Bir enfeksiyon odağı haline gelir. Sigara dumanında yaklaşık 4.000 civarında madde saptanmış durumdadır. Bunlardan en azından iki düzinesinin kanser yapan cinsten olduğu bilinmektedir. Sıcak ve hızlı dumanla yıpranmış dokulara kolaylıkla yerleşen bu iki düzine madde bir süre sonra görev (!) yapmaya başlayıp kansere yol açabileceklerdir. Sigaranın yapıldığı tütün yaprağı yanarken tam bir yanmaya uğramaz. Bu nedenle sigara dumanının içinde yüksek oranda karbonmonoksit bulunur. Akciğerler gerçek gereksinim olan oksijeni beklerken karbon monoksitten zengin bir gazla karşılaşır. Akciğerlerin gaz değişimi yapılan keseciklerindeki kılcal damarlarda hazır bekleyen kırmızı kan hücreleri bu kez oksijen yerine karbonmonoksitle karşı karşıya kalırlar. Kırmızı kan hücrelerinin içinde oksijeni taşıyan hemoglobin maalesef karbondioksite karşı çok hassas bir yapıya sahiptir. Aynı yerde oksijenle karbonmonoksit bulunduğunda hemoglobin tercihini karbonmonoksit lehine kullanır. Böylece dokularımıza oksijen yerine karbonmonoksit taşır. Hani bir nefes çekilen sigaranın yaptığı baş dönmesi, çakırkeyiflik vardır ya, işte bu oksijenleneme-yen beyin dokusunun bir cevabıdır. Hemoglobinin uzun zaman oksijen yerine karbonmonoksit taşıması dokularda bozulmalar yapmaktadır. Özellikle enerji oluşturup hareket edecek olan kasların oksijenlenememesi kronik bir hal aldığında yorgunluğun ortaya çıkması beklenmelidir.Sigara dumanının içeriğinde bulunan bir başka madde ise nikotindir.

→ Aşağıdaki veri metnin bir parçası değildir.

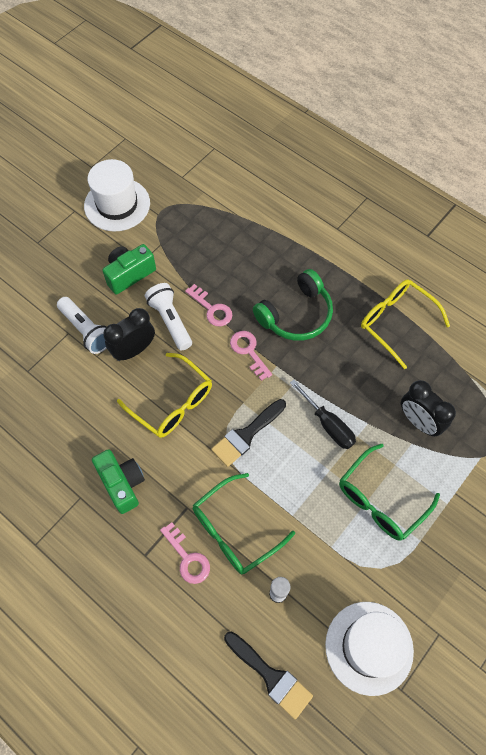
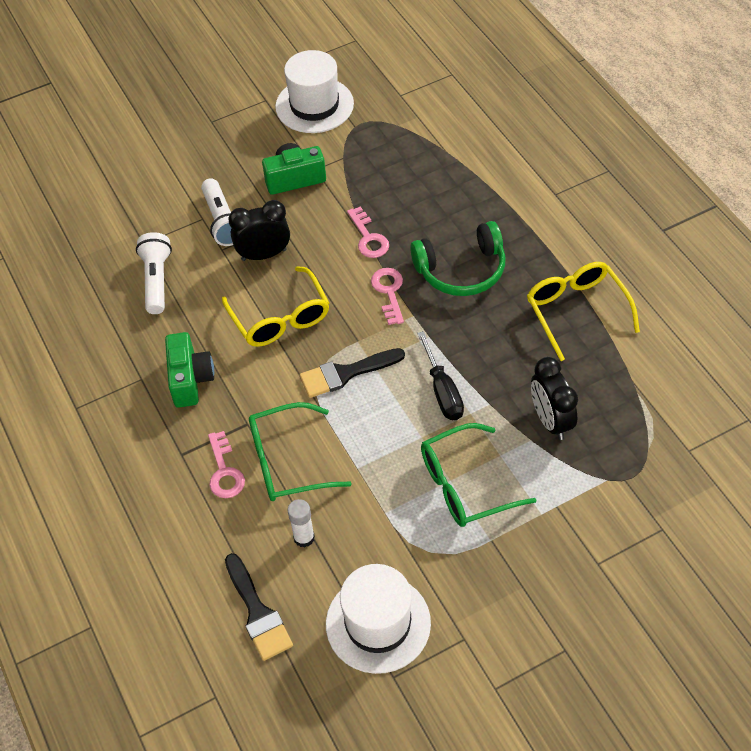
camera: 25 degrees right, 10 degrees down
(170, 321) = (317, 237): white flashlight -> white flashlight (157, 280)

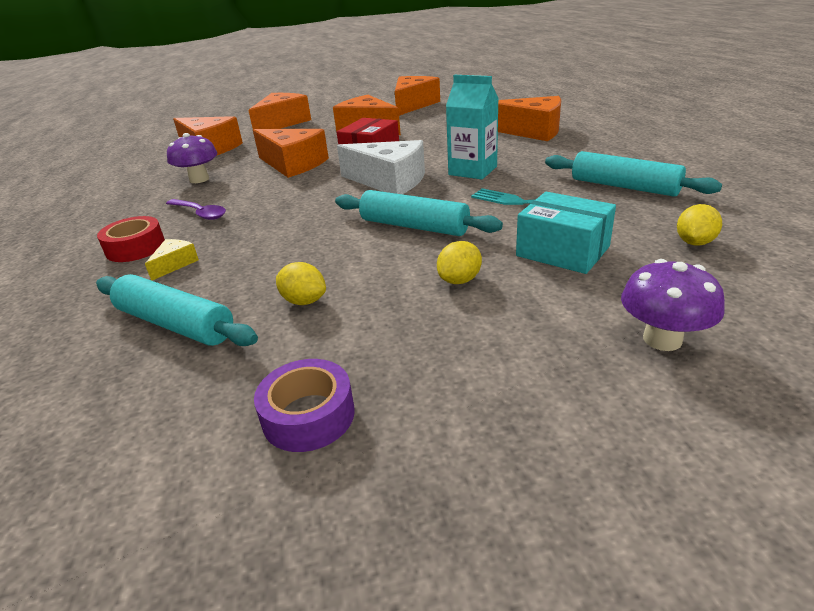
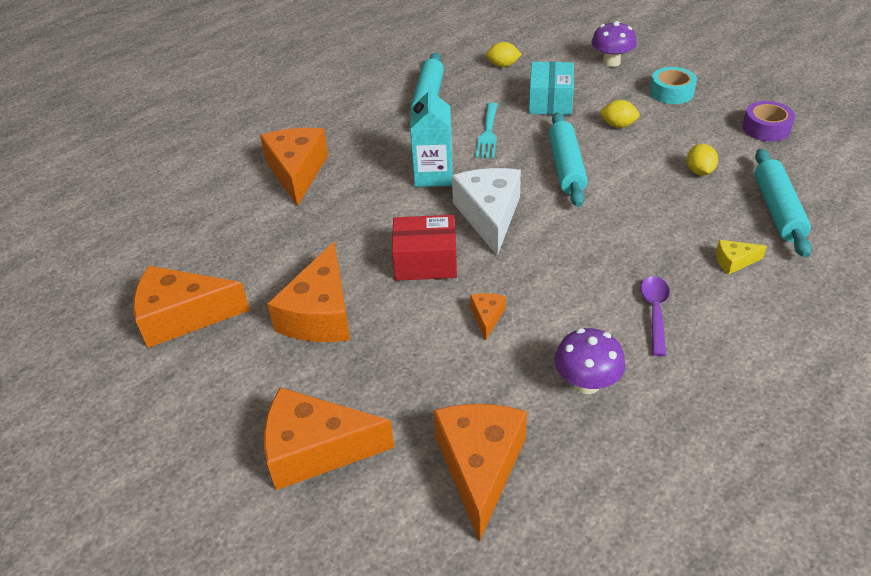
camera: 120 degrees left, 10 degrees up
(136, 248) = (744, 309): red tape -> none
(293, 164) = (487, 317): orange cheese -> orange cheese, size x0.45
(507, 362) = (671, 92): none -> turquoise tape

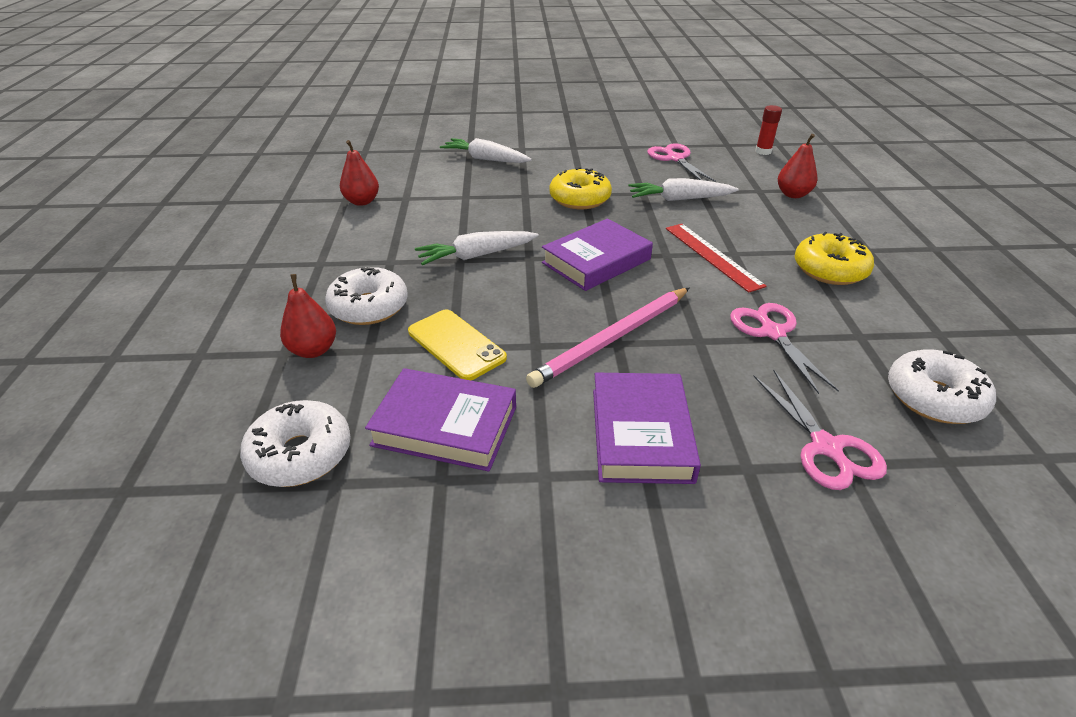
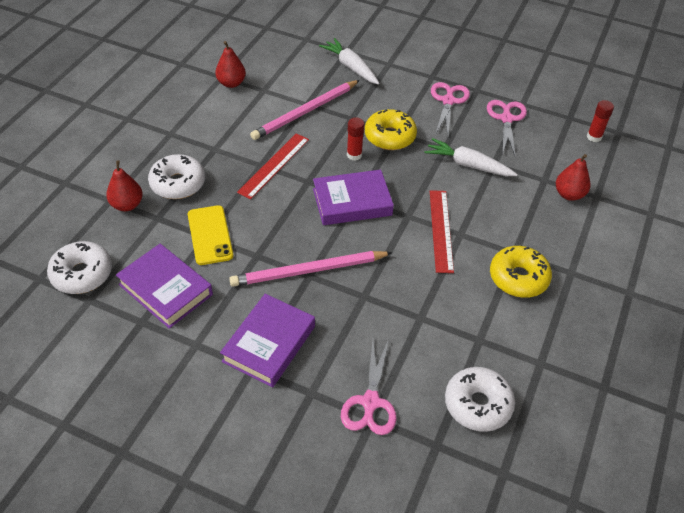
camera: 25 degrees right, 10 degrees up
(470, 203) = (305, 112): none -> pink pencil
(476, 255) = (274, 165): white carrot -> red ruler
(558, 222) = (354, 155): none -> red glue stick
(772, 333) = (419, 311): pink scissors -> pink scissors (448, 101)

Nikotin kansere yol açmaz.
Ancak daha duman ağız boşluğundayken bile nikotin ağız içi deriden (mukoza) hızla kana geçebilir. Yine hızla böbreküstü bezlere ulaşıp adrenalin salınmasına yol açar. Adrenalin bizim için acil durumlarda devreye giren bir hormonumuzdur. Bu hormon kalbi hızlandırır, damarlarımızı büzerek acil durumlarda kanın kaslara gitmesine olanak sağlar. Ama acil bir durum yokken, örneğin zevk almak istenirken ya da stresliyken, içilen sigara gereksiz yere adrenalin salınmasına yol açar. Durduk yerde nabız yükselir, damarlar daralır, damarların içinden geçen kanın damar duvarına yaptığı basınç yükselir, yavaş yavaş damar duvarındaki tek sıralı ve hassas hücreler bozulmaya başlar. Zamanla bozulan damar duvarı hücrelerinin içine yağlı maddeler, kolesterol birikmeye başlar. Bu birikimin içine de kalsiyum gibi inorganik maddeler birikmeye başlayınca damar sertliği (ateroskleroz) gelişir. Damar serdiğinin olduğu doku ya da organ zaten sigara nedeniyle az oksijen alırken bir de damarın yetersizliği nedeniyle kanlanamamaya, oksijenlenememeye başlar. Biraz önce değindiğimiz ve hareketlerimiz için devrede olan kaslar da damar sertliği ile istenen düzeyde kanlanamama sorunu yaşar ve daha çabuk yorulur. Kan sadece oksijen taşımayıp besin maddelerini dokuya ulaştıran, artık ürünleri ise uzaklaştıran bir işlev görmektedir. Dolayısıyla bu, birden çok olumsuz etki şeklinde katlanarak ortaya çıkar.
Yapılan araştırmalar, sigaranın keyif veren maddeler arasında diğerlerine oranla bağımlılığı en çabuk ve vazgeçilmesi en zor olduğunu göstermektedir. Özetle sigara içerek en yakın ortağımız olan vücudumuza iyi davranmamaktayız. Kötü davrandığımız bu geçici konağımızı yıpratmakla bir süre sonra sorunlarıyla uğraşmak zorunda kalmaktayız.